The agent makes that distinction easier to miss because it arrives dressed as labor rather than judgment. We ask it to reproduce Table 3, and it does the many practical things that Table 3 requires. It retrieves files, resolves errors, writes code, compares outputs, and documents the attempt. The work is concrete. The logs are satisfyingly long. By the end, the result feels inspected because so much activity has occurred around it.

Activity is not doubt.

Imagine the tired journal editor who can now attach an agent reproduction report to every submission. This is genuinely better than checking almost nothing. It might catch missing files, broken scripts, mislabeled variables, and claims that cannot survive contact with their own repository. It could reward researchers who leave clear code and usable data behind. The study's higher success rate on accessible, well-documented work is a practical argument for research hygiene with unusually immediate consequences.

But the same editor will soon face a new administrative seduction: the pass badge. Reproduced. Verified. Green. A nuanced technical artifact will be compressed into a status field because status fields are how institutions metabolize complexity. The agent's success at rerunning the analysis may quietly expand into confidence in the result, then the paper, then the claim as it travels into policy, medicine, management, or a headline about what human beings apparently do.

The interface for agent-assisted science therefore needs to preserve disagreement, not only completion. A useful reproduction report should show where the agent had discretion: which data exclusions it inferred, which package versions it substituted, which model specifications it tried, which failed paths it abandoned, and how strongly the prompt named the expected destination. It should make alternative analyses visible rather than treating them as debris from the route to the published answer. It should separate "the code ran" from "the evidence is sturdy" with enough ceremony that no one can accidentally merge the two before lunch.

We may also need agents assigned to different roles. One reconstructs the authors' analysis as charitably as possible. Another searches for reasonable specifications that weaken the result. A third checks whether the underlying data and measures support the story being told. Not an artificial debate club where three models produce theatrical disagreement, but a system in which each role has a defined standard and the differences remain legible to a human reviewer.

This costs more tokens and creates fewer clean badges. That is probably a good sign.
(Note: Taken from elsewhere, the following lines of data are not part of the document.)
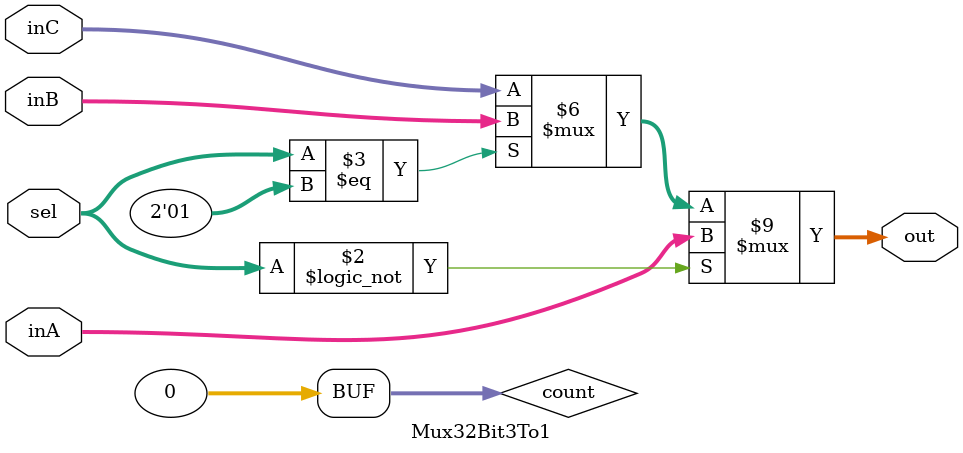
<source format=v>
`timescale 1ns / 1ps


module Mux32Bit3To1(out, inA, inB, inC, sel);

    output reg [31:0] out;
    
    input [31:0] inA;
    input [31:0] inB;
    input [31:0] inC;
    input [1:0]sel;
    integer count =0;
    
    always @(sel, inA, inB, inC) begin
        if (sel == 0) 
            out <= inA;
        else if (sel == 1)begin
            out <= inB;
        end
        else begin
            out <= inC;
        end
    end
endmodule

</source>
The larger promise of AI in research is not that it will remove the irritating manual work between a claim and its verification. Some of that work should be removed. The promise is that we could afford to ask more questions of more claims, including old claims that became infrastructure while nobody was looking. But cheaper checking will not automatically produce a culture that welcomes being checked. Institutions can use agents to widen inquiry, or they can use them to automate reassurance.

Science is only the clearest version of a problem spreading through every AI-assisted workplace. We are building systems that can reproduce the spreadsheet, the forecast, the policy memo, the diagnosis, and the decision. Soon, rerunning the work will be easy enough to feel like accountability. The harder task will be preserving the person, process, or machine role whose job is not to make the result appear again, but to notice that the world may be telling us something else.